For the first time i have written a story in a different perspective. May be trying to understand why would a girl choose her rich fiance over her ex-lover?
Gold-Digger : (Noun Informal) Women who form relationships with men purely to obtain money or gifts.
Life, It’s such a strange thing at times. Few months earlier I was happily in love, today? I didn’t know what I call myself anymore. My feet sank deeply into the wet sand as I made my way towards the far end. Sitting upon an old boat under a coconut tree was a boy’s figure I vaguely remember. Few weeks earlier, I was at the same beach with the same boy, holding hands and whispering sweet nothings to each other’s ears. But today I knew, there won’t be anything sweet about what I was going to say.
“You can’t do this to me! We love each other..” he squeezed my shoulders until it hurt me, but I didn’t say anything. “God! What is this all about? Is it because of your parents? Are they forcing you? Tell me!” he demanded. I shook my head.
“They won’t do anything that doesn’t hold my consent.” I replied moving out of his hold.
Frustrated he let out a loud scream, “Then why?” He asked; his voice hoarse.
Without a word, I climbed the huge rock at the beach and sat at the edge staring deeply at the ocean. The waves splashed to the small rocks spread over the beach. The water below the rock I was now sitting, it was intimidating, captivating. I wanted to know how it felt to drown in the water, at the same time I was scared I would die. Death scares people isn’t it?
He followed me shortly after not knowing the storm that was running inside my head.
I let out a deep sigh, “I have always seen poverty in my life. I don’t wish to see that rest of my life”
My words stung deep into his heart. He had never regretted the decision of being an Artist, today he did.
“I am just a Painter, but you have landed yourself a millionaire fiancé! It all comes down to money isn’t it?” He was rude to me and he knew it, but it made him feel better.
His words sliced through my heart, but I ignored the pain. Speaking of fiancé, it would be irony to say that in 4 years of my relationship, not even once I had imagined him to be my husband. Yes, it was true. Every time I thought of marriage, surprisingly I couldn’t imagine being his wife. I had stopped bothering about it long time ago to maintain the peace in our relationship. Now when she thought about it, maybe I could have seen the signs fate was throwing at me. Atleast it would have spared him from the pain, hurt and break-up.
“I don’t know what to say anymore. I have always wanted the one to be able to afford those designer wear dresses that each shop flaunted in their displays, I didn’t want to count my money before buying my lunch, I didn’t want look at the price tag twice before purchasing a hand bag, I didn’t want think twice before deciding to go on a trip with friends, I have been doing these all my life, and I am tired of it!”
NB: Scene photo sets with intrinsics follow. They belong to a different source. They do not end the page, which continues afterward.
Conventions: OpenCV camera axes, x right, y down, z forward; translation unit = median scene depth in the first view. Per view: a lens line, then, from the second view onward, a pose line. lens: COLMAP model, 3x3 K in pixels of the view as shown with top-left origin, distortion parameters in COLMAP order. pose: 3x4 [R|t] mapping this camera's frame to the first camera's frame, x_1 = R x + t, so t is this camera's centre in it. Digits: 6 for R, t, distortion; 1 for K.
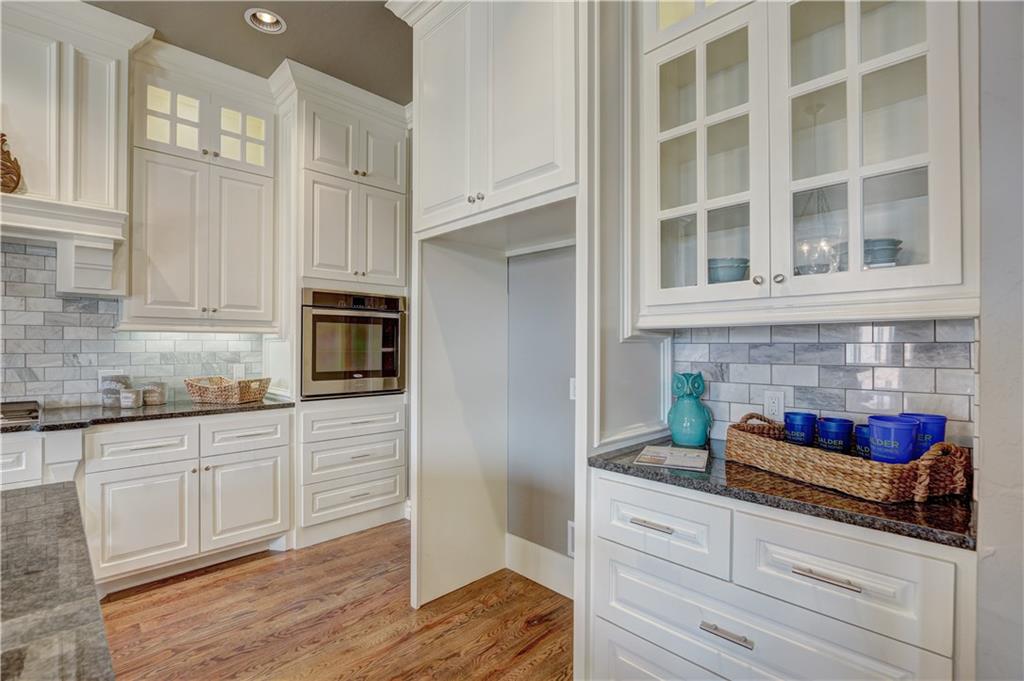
lens RADIAL K [[472.7, 0, 507.5], [0, 472.7, 343.7], [0, 0, 1]] dist [-0.011904, -0.000600]
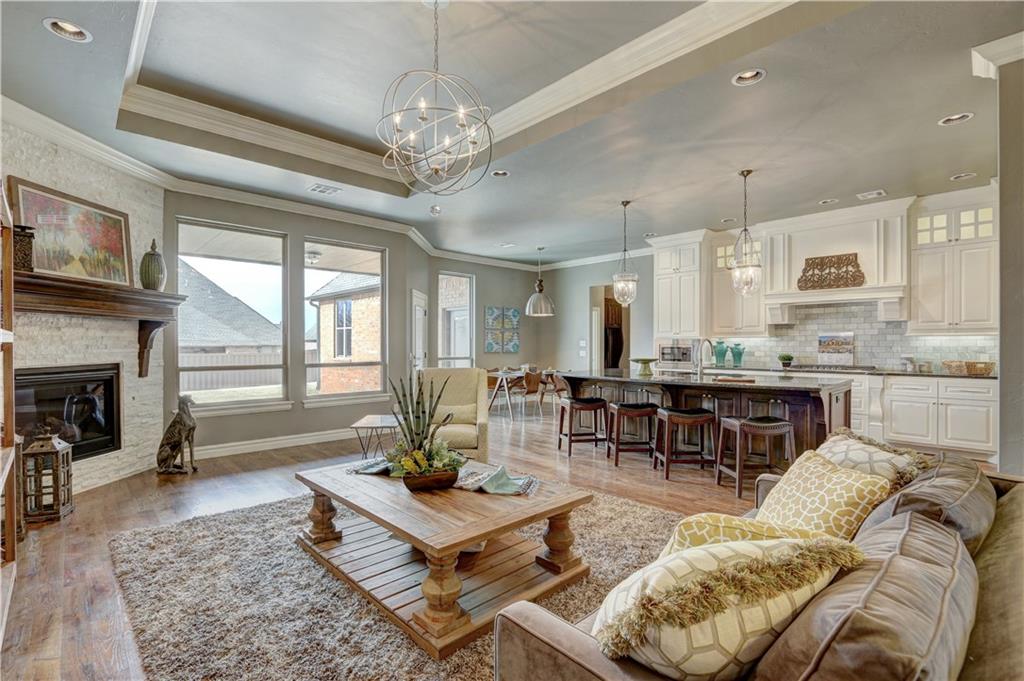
lens RADIAL K [[472.7, 0, 508.0], [0, 472.7, 346.2], [0, 0, 1]] dist [-0.011904, -0.000600]
pose [[-0.020324, 0.001757, -0.999792, 1.358269], [0.002092, 0.999996, 0.001715, 0.010849], [0.999791, -0.002057, -0.020327, -0.791632]]
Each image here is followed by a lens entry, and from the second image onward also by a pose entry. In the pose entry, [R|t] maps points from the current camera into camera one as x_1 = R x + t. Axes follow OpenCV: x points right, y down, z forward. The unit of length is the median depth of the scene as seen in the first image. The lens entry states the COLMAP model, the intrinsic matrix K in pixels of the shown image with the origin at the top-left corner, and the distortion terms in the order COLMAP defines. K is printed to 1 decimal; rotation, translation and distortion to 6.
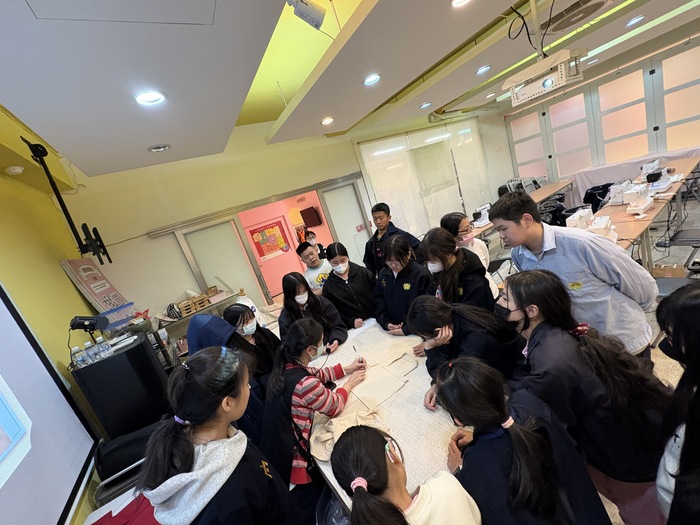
lens RADIAL K [[276.9, 0, 351.0], [0, 276.9, 261.8], [0, 0, 1]] dist [0.000276, 0.000176]
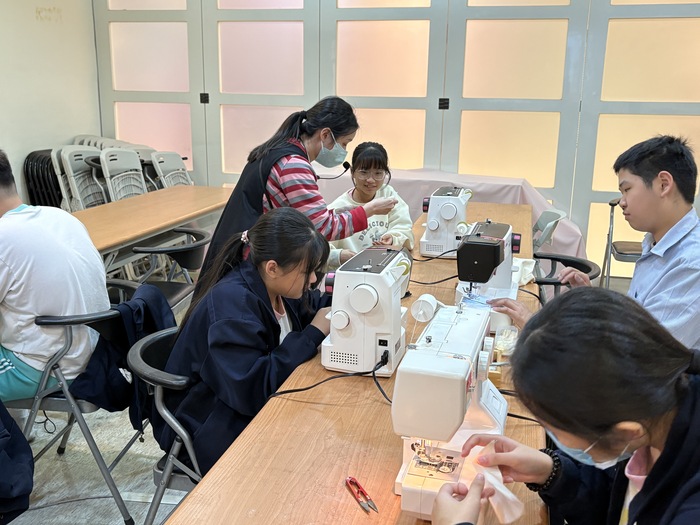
lens RADIAL K [[724.5, 0, 350.9], [0, 724.5, 263.0], [0, 0, 1]] dist [0.009548, 0.000000]
pose [[0.706377, 0.159322, 0.689672, 0.359887], [-0.089079, 0.986602, -0.136680, -0.123683], [-0.702208, 0.035112, 0.711105, 0.379716]]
He scowled, one of those scowls that clearly stated I was disgusting.
“I can’t believe you are marrying that man for money while dumping your love” he said incredulously.
“I don’t love you anymore..” I simply stated before getting up, clutching my worn out hand bag tightly, “It’s a good bye” I said and walked away without second glance.
I knew he was hurt. I knew he would hate me for rest of my life. I don’t even know whether I would love myself anymore. But something about this marriage gave me a positive feeling. Money was just a bonus point. I didn’t have to tell him that.
I hadn’t missed word he said out loud as I had left “Gold Digger”
Was I a gold digger? Was I marrying a man just for his money?
I want is comfort. What I want is freedom, For I have led a life full of restriction all my life. I had never been a rebel to my parents, I have always bound to restrictions that had put to me. May be that’s why falling in love seemed so exciting. It was the first rebellious thing I had ever done. May be I didn’t want to be tied to rules anymore. But when my mom clearly stated for arrange marriage, I once again rebelled. I even thought of running away.
Then realization stuck. Reality stuck. When I had introduced to this rich man, I found myself fascinated; Fascinated at his down to earth talks. He was simple, practical and very romantic. A complete opposite to person I had fallen in love with, while my ex-lover was possessive, reserved and very less romantic.
I wasn’t even in love with my fiancé yet, but I knew he would keep me happy. He had the will to make me happy not because I was going to be his wife, simply because I deserved it. That had caught me.
“A gold digger may be I am. But is it wrong to for once decide something that could benefit my comfort, dreams and wishes?”